Enhancing Tissue Factor Production: The Role of N-Glycosylation and ERAD Pathway Modulation.

Abstract

Background: Tissue Factor (TF) is a crucial transmembrane glycoprotein that triggers blood coagulation upon vascular or tissue injury by binding to plasma factors VII and VIIa. In recent years, the demand for TF has rapidly increased due to its pivotal role in preoperative coagulation tests. However, large-scale production of TF remains challenging despite successful recombinant expression, as incorrect post-translational modifications adversely affect TF activity.

Objective: This study aims to investigate the role of post-translational modifications, specifically N-glycosylation, in TF activity and stability. Additionally, it explores strategies to enhance TF production by reducing its degradation through genetic modulation.

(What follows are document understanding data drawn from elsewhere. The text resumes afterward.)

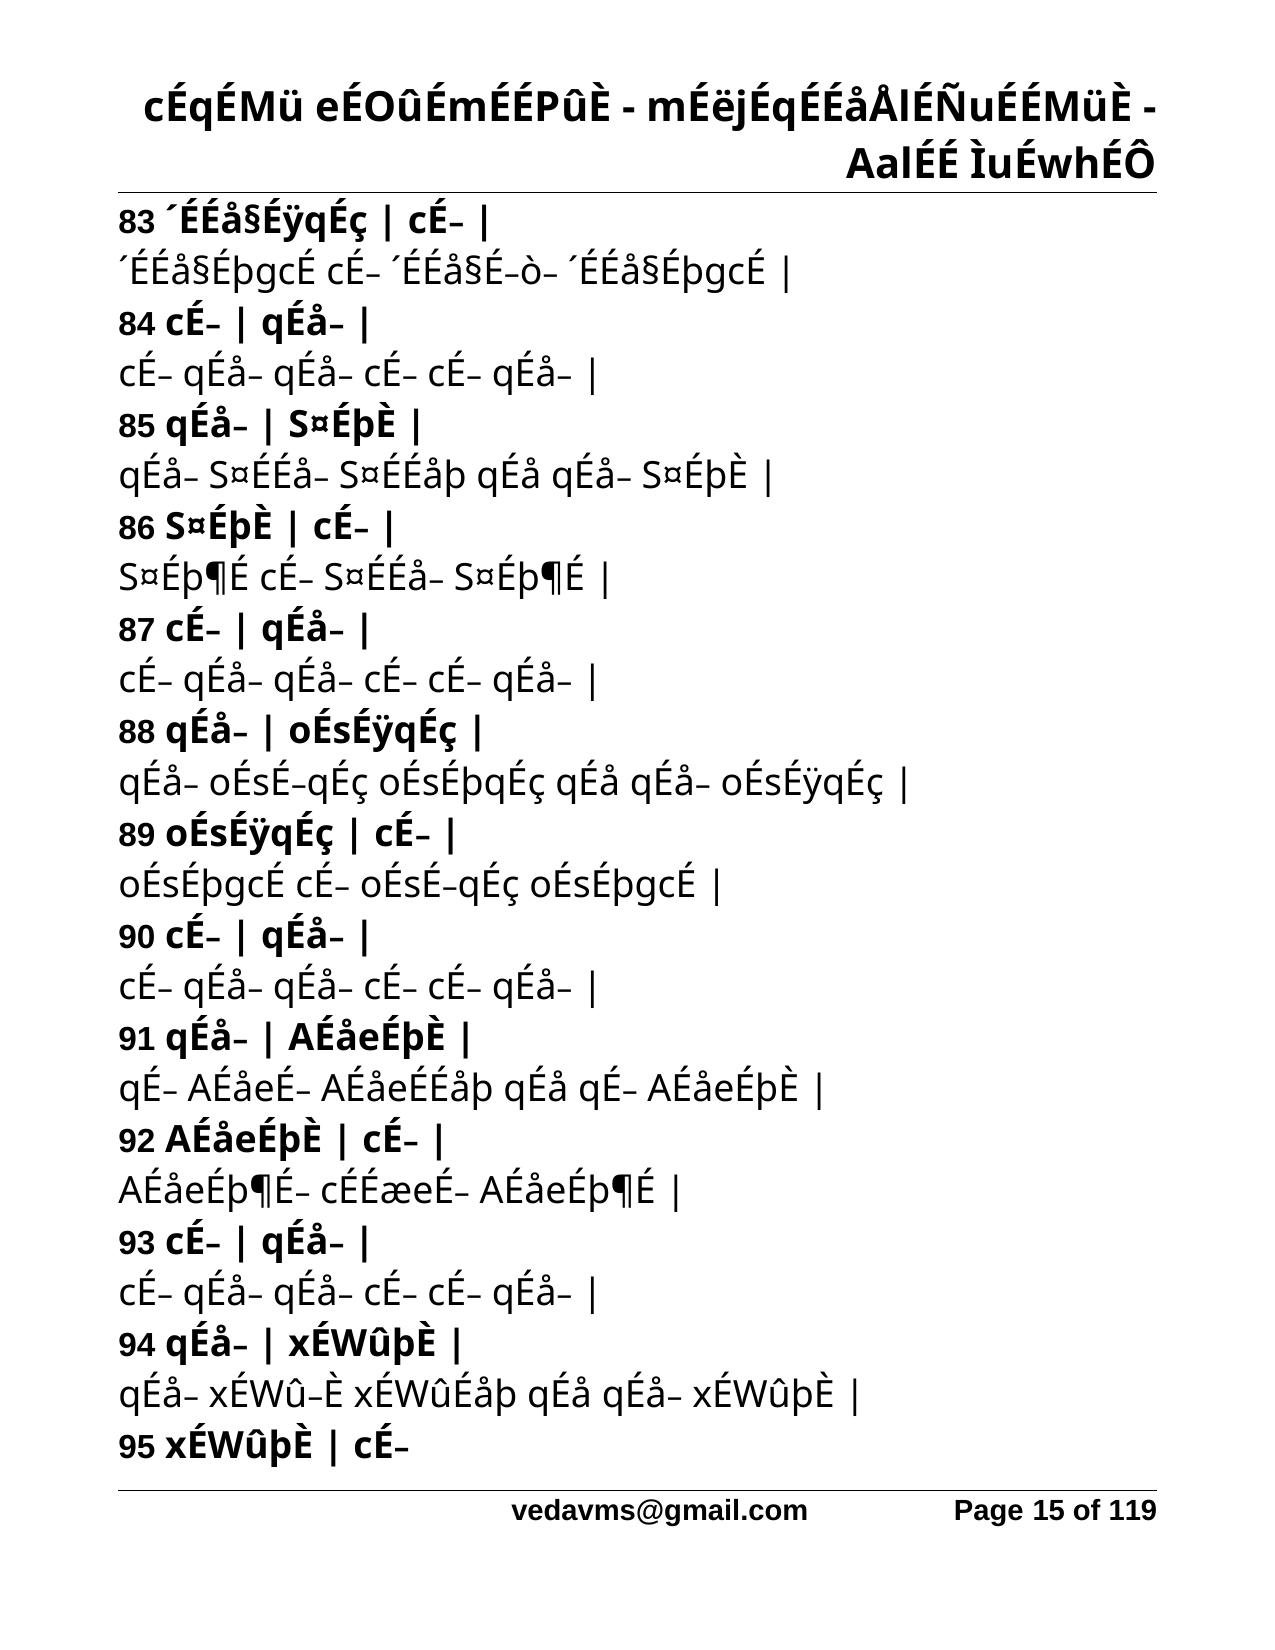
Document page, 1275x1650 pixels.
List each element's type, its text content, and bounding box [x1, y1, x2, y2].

text cÉ– qÉå– qÉå– cÉ– cÉ– qÉå– | [118, 1265, 1157, 1316]
text cÉ– qÉå– qÉå– cÉ– cÉ– qÉå– | [118, 653, 1157, 704]
text cÉ– qÉå– qÉå– cÉ– cÉ– qÉå– | [118, 959, 1157, 1010]
text 94 qÉå– | xÉWûþÈ | [118, 1316, 1157, 1367]
text 85 qÉå– | S¤ÉþÈ | [118, 398, 1157, 449]
text ´ÉÉå§ÉþgcÉ cÉ– ´ÉÉå§É–ò– ´ÉÉå§ÉþgcÉ | [118, 244, 1157, 296]
text oÉsÉþgcÉ cÉ– oÉsÉ–qÉç oÉsÉþgcÉ | [118, 857, 1157, 908]
text 83 ´ÉÉå§ÉÿqÉç | cÉ– | [118, 193, 1157, 244]
text qÉ– AÉåeÉ– AÉåeÉÉåþ qÉå qÉ– AÉåeÉþÈ | [118, 1061, 1157, 1112]
text qÉå– S¤ÉÉå– S¤ÉÉåþ qÉå qÉå– S¤ÉþÈ | [118, 449, 1157, 500]
text 84 cÉ– | qÉå– | [118, 296, 1157, 347]
text 92 AÉåeÉþÈ | cÉ– | [118, 1112, 1157, 1163]
text 90 cÉ– | qÉå– | [118, 908, 1157, 959]
text S¤Éþ¶É cÉ– S¤ÉÉå– S¤Éþ¶É | [118, 551, 1157, 602]
text AÉåeÉþ¶É– cÉÉæeÉ– AÉåeÉþ¶É | [118, 1163, 1157, 1214]
text 93 cÉ– | qÉå– | [118, 1214, 1157, 1265]
text cÉ– qÉå– qÉå– cÉ– cÉ– qÉå– | [118, 347, 1157, 398]
text qÉå– oÉsÉ–qÉç oÉsÉþqÉç qÉå qÉå– oÉsÉÿqÉç | [118, 755, 1157, 806]
text 91 qÉå– | AÉåeÉþÈ | [118, 1010, 1157, 1061]
text 88 qÉå– | oÉsÉÿqÉç | [118, 704, 1157, 755]
text qÉå– xÉWû–È xÉWûÉåþ qÉå qÉå– xÉWûþÈ | [118, 1367, 1157, 1418]
text 89 oÉsÉÿqÉç | cÉ– | [118, 806, 1157, 857]
text 95 xÉWûþÈ | cÉ– [118, 1418, 1157, 1469]
text 86 S¤ÉþÈ | cÉ– | [118, 500, 1157, 551]
text 87 cÉ– | qÉå– | [118, 602, 1157, 653]
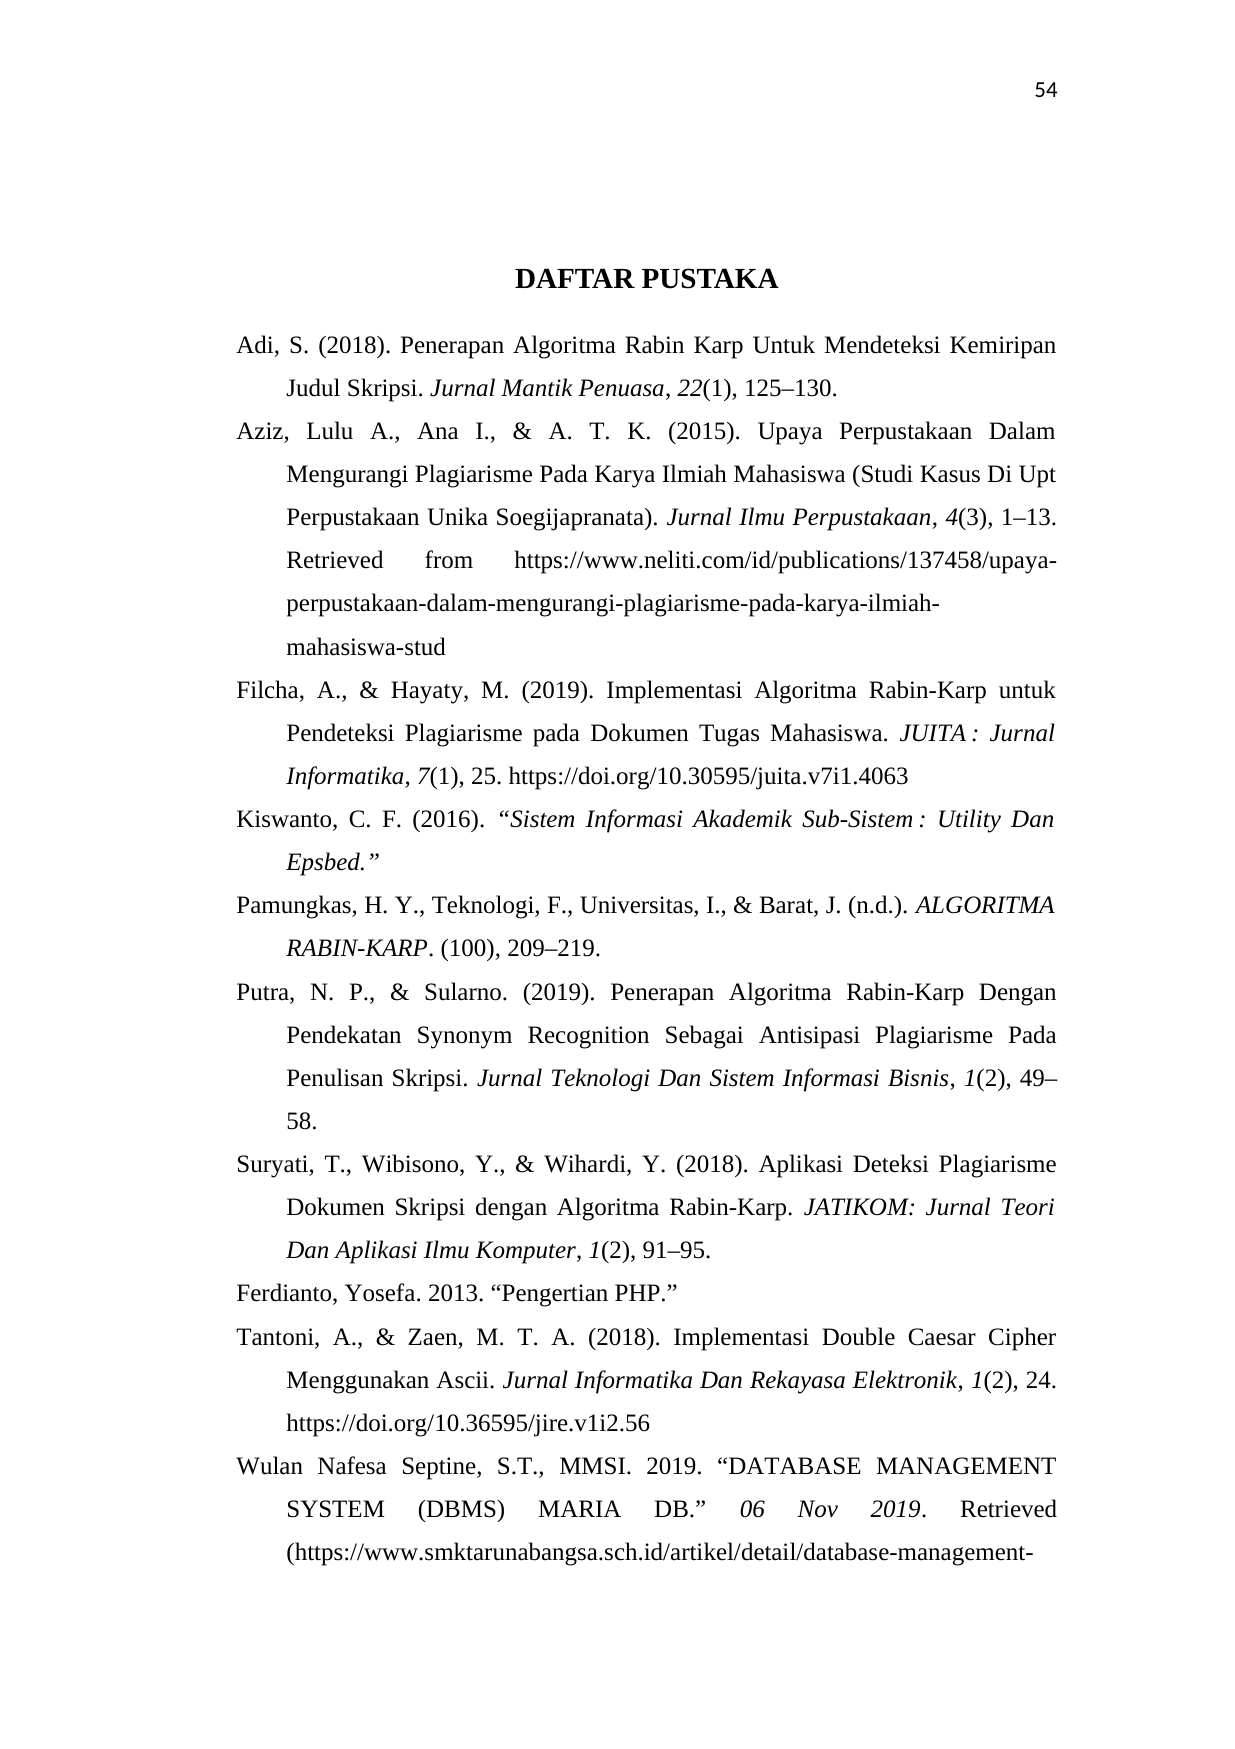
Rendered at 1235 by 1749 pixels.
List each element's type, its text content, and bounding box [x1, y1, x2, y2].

text Adi, S. (2018). Penerapan Algoritma Rabin Karp Untuk Mendeteksi Kemiripan Judul Skripsi. Jurnal Mantik Penuasa, 22(1), 125–130. [236, 330, 1057, 402]
text Filcha, A., & Hayaty, M. (2019). Implementasi Algoritma Rabin-Karp untuk Pendeteksi Plagiarisme pada Dokumen Tugas Mahasiswa. JUITA : Jurnal Informatika, 7(1), 25. https://doi.org/10.30595/juita.v7i1.4063 [236, 675, 1057, 790]
text Tantoni, A., & Zaen, M. T. A. (2018). Implementasi Double Caesar Cipher Menggunakan Ascii. Jurnal Informatika Dan Rekayasa Elektronik, 1(2), 24. https://doi.org/10.36595/jire.v1i2.56 [236, 1322, 1057, 1437]
text Ferdianto, Yosefa. 2013. “Pengertian PHP.” [236, 1278, 1057, 1307]
text Kiswanto, C. F. (2016). “Sistem Informasi Akademik Sub-Sistem : Utility Dan Epsbed.” [236, 804, 1057, 876]
text Suryati, T., Wibisono, Y., & Wihardi, Y. (2018). Aplikasi Deteksi Plagiarisme Dokumen Skripsi dengan Algoritma Rabin-Karp. JATIKOM: Jurnal Teori Dan Aplikasi Ilmu Komputer, 1(2), 91–95. [236, 1149, 1057, 1264]
text Pamungkas, H. Y., Teknologi, F., Universitas, I., & Barat, J. (n.d.). ALGORITMA RABIN-KARP. (100), 209–219. [236, 890, 1057, 962]
subtitle DAFTAR PUSTAKA [236, 261, 1057, 295]
text Aziz, Lulu A., Ana I., & A. T. K. (2015). Upaya Perpustakaan Dalam Mengurangi Plagiarisme Pada Karya Ilmiah Mahasiswa (Studi Kasus Di Upt Perpustakaan Unika Soegijapranata). Jurnal Ilmu Perpustakaan, 4(3), 1–13. Retrieved from https://www.neliti.com/id/publications/137458/upaya-perpustakaan-dalam-mengurangi-plagiarisme-pada-karya-ilmiah-mahasiswa-stud [236, 416, 1057, 660]
text Putra, N. P., & Sularno. (2019). Penerapan Algoritma Rabin-Karp Dengan Pendekatan Synonym Recognition Sebagai Antisipasi Plagiarisme Pada Penulisan Skripsi. Jurnal Teknologi Dan Sistem Informasi Bisnis, 1(2), 49–58. [236, 977, 1057, 1135]
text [236, 1451, 1057, 1566]
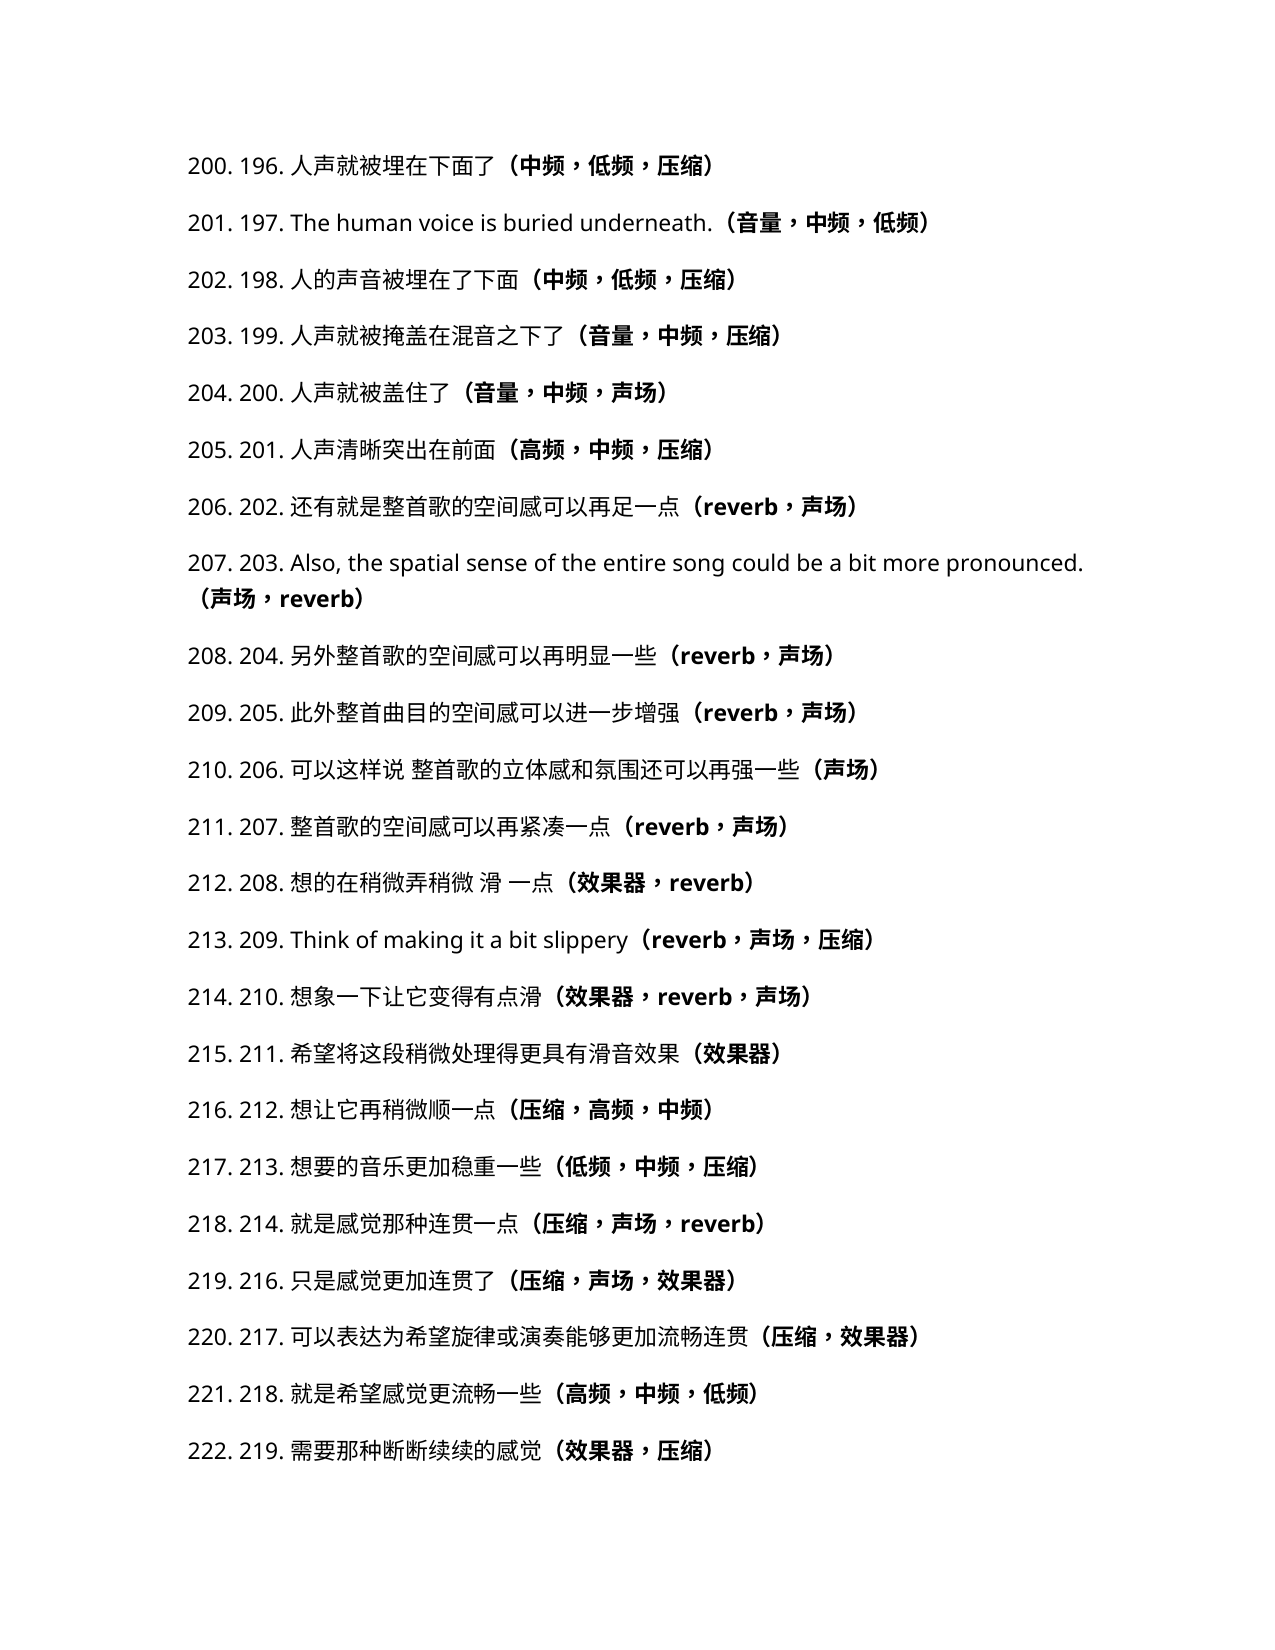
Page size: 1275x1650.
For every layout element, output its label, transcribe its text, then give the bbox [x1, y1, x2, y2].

text 205. 201. 人声清晰突出在前面（高频，中频，压缩） [187, 434, 1087, 465]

Methods: We compared TF activity derived from human cells and E. coli to assess the impact of post-translational modifications. Furthermore, we examined the effect of N-glycosylation on TF function. To address TF degradation, we knocked out the HRD1 gene, a key component of the endoplasmic- reticulum-associated degradation (ERAD) pathway, and evaluated its impact on TF stability and activity.

Results: TF produced in human cells exhibited higher activity than TF expressed in E. coli, emphasizing the importance of post-translational modifications. Specifically, N-glycosylation was found to influence TF activity and stability significantly. Additionally, we observed that knocking out the HRD1 gene effectively reduced TF degradation without compromising its activity.

Conclusion: Our findings underscore the crucial role of N-glycosylation in TF function and stability. Moreover, the modulation of the ERAD pathway through HRD1 knockout presents a promising approach for enhancing TF production. These insights could contribute to the large-scale manufacturing of functionally active TF for clinical and research applications.